Previewing an upcoming exhibition co-organized with The Center for Land-Use Interpretation (CLUI), Nicola Twilley, of Edible Geography, takes us on an abbreviated tour of North America's coldscape, the “vast and immeasurable volume of thermally controlled space” that “is as ubiquitous as it is varied.” Exactly how varied? According to her undoubtedly incomplete list for Cabinet Magazine, these spaces of “distributed artificial winter” include shipping containers, floating fish factories, international seed banks, livestock semen storage, cheese caves, banana-ripening rooms and sushi coffins.

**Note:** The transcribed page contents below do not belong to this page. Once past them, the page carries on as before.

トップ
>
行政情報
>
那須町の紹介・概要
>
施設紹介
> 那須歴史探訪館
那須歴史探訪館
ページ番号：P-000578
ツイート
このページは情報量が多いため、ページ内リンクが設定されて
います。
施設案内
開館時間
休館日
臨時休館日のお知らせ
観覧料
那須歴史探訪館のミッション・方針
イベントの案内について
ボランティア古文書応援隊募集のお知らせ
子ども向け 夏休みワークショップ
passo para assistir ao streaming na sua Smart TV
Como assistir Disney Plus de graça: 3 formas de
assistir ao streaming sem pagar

These are spaces in which a perpetual winter has distorted or erased seasonality; spaces that are located within an energy-intensive geography of previously unimaginable distance—both mental and physical—between producers and consumers. Artificial refrigeration has reconfigured the contents of our plates and the shape of our cities—it has even contributed to the overthrow of governments, as anyone familiar with the rise and fall of United Fruit can attest. Perhaps most bizarrely, although their variations in form reflect the particular requirements of the perishable product they host, coldspaces have, in turn, redesigned food itself, both in terms of the selective breeding that favors cold-tolerance over taste and the more fundamental transition from food as daily nourishment to food as global commodity.
Information about the CLUI exhibition is, I'm hoping, forthcoming.